A homologia (união das partes) é o último
estágio para se entender a legitimação de um porta-voz dos interesses da classe
dominante. Essa homologia é a união dos campos sociais para legitimar uma nova
maneira de ser da ideologia. Um campo social aprova o outro de alguma maneira
ou o ajuda. Uma nova maneira de ser da ideologia, é uma nova maneira de
esconder os interessas da classe dominante, com uma capa ideológica nova.
Para entender o materialismo:
·
Burguês é o dono
dos meios de produção.
·
Proletário é o trabalhador, o detentor da força de trabalho.
Considerações:
1º Existe uma desigualdade (o burguês é o dono da bola).
2º O burguês decide o quanto vai pagar. O conceito mais-valia refere-se ao
preço da mercadoria e a exploração do trabalho. A mais-valia é o lucro retido
pelo capitalista, resultante da diferença entre o que ele paga pela mão de obra
e o valor que ele cobra pela mercadoria produzida por essa força de trabalho (o
trabalho vale menos que a mercadoria).
3º A luta de classe ou dominação de classe (porque o burguês ganha sempre).
4º No capitalismo o capital se concentra (a classe burguesa diminui e os poucos que
sobram são os maiores detentores dos meios de produção). O capitalismo
patrocina uma proletarização progressiva das relações de produção.
5º Marx antecipa uma revolução que aconteceu onde ele não previu, na
Rússia que era
czarista (Praticamente um absolutismo que foi substituído por uma monarquia
constitucional, incluindo um parlamento) e não passou pela fase capitalista.

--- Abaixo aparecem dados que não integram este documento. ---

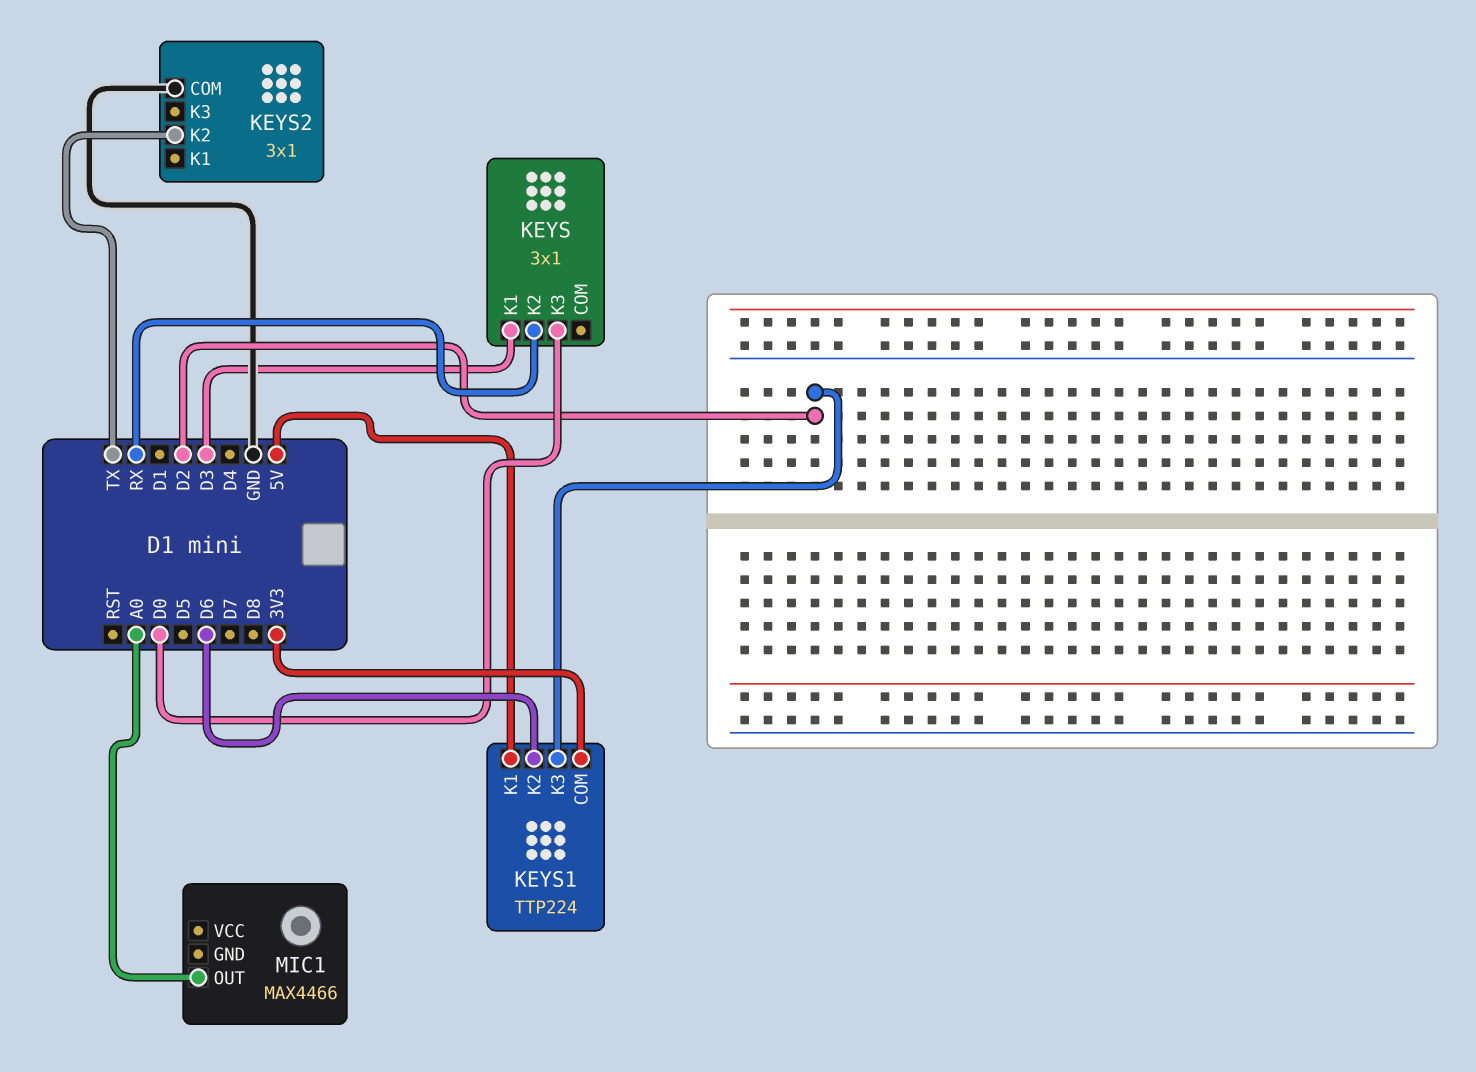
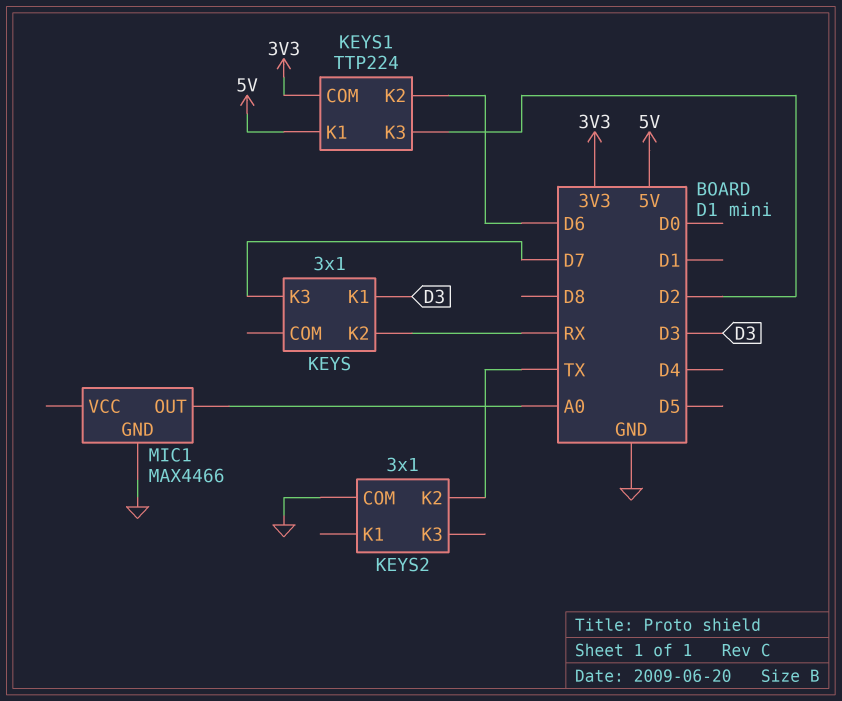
KEYS pin K3: D0 -> D7
MIC1 pin GND: none -> GND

6º A revolução não aconteceu do modo esperado por causa da dominação
ideológica ou simbólica que produz alienação. A classe dominante produz ideologias que
alienam a classe trabalhadora, permitindo uma dominação pacífica. As duas
maiores ferramentas de alienação é a religião e a mídia. Por exemplo: o padre
Marcelo é um instrumento que potencializa as duas.
7º A sociedade se explica pelas relações econômicas. Existe a infraestrutura de uma sociedade
está relacionada direta ou indiretamente com a produção de bens materiais, bens
tangíveis. A superestrutura de uma sociedade é tudo que está ao alcance dos
sentidos, é o resto da produção que não faz parte da infraestrutura: sistema de ideias e sentimentos, instituições
jurídicas e políticas, e manifestações culturais que constituem a consciência
social. Nenhuma produção superestrutural é explica sem uma análise da
infraestrutura da sociedade. Por exemplo: não posso entender o sucesso do padre
Marcelo sem entender como a sociedade que ele vive produz bens materiais.
Crítica ao capitalismo
“O trabalhador fica mais pobre à medida que produz mais riqueza” Karl
Marx.
Quanto mais se trabalha, mais pobre se fica. É a escassez da força
de trabalho e da produção que valoriza o trabalhador. Onde existe uma
grande produção e sobra da força de trabalho, não se valoriza o trabalhador.
Toda a produção ganha independência do trabalhador. A produção passa a ter o valor
estipulado pelo burguês, que é superior ao valor pago pela força de trabalho.
Caso o trabalhador deseje consumir a mercadoria que ele produziu, deverá ser
pago um valor superior ao pagamento que se recebeu para produzir a mercadoria.
Quanto mais o trabalhador produz em quantidade e volume, mais
desvalorizado se torna o trabalhador, porque ele se torna uma mercadoria
vendida a um preço mais baixo tanto quanto mais produz mercadorias.
Referências biográficas:
BARROS, Clóvis de; DAINEZI, Gustavo Fernandes. Devaneios sobre a atualidade do capital. Porto Alegre: CDG, 1ª edição, 2014.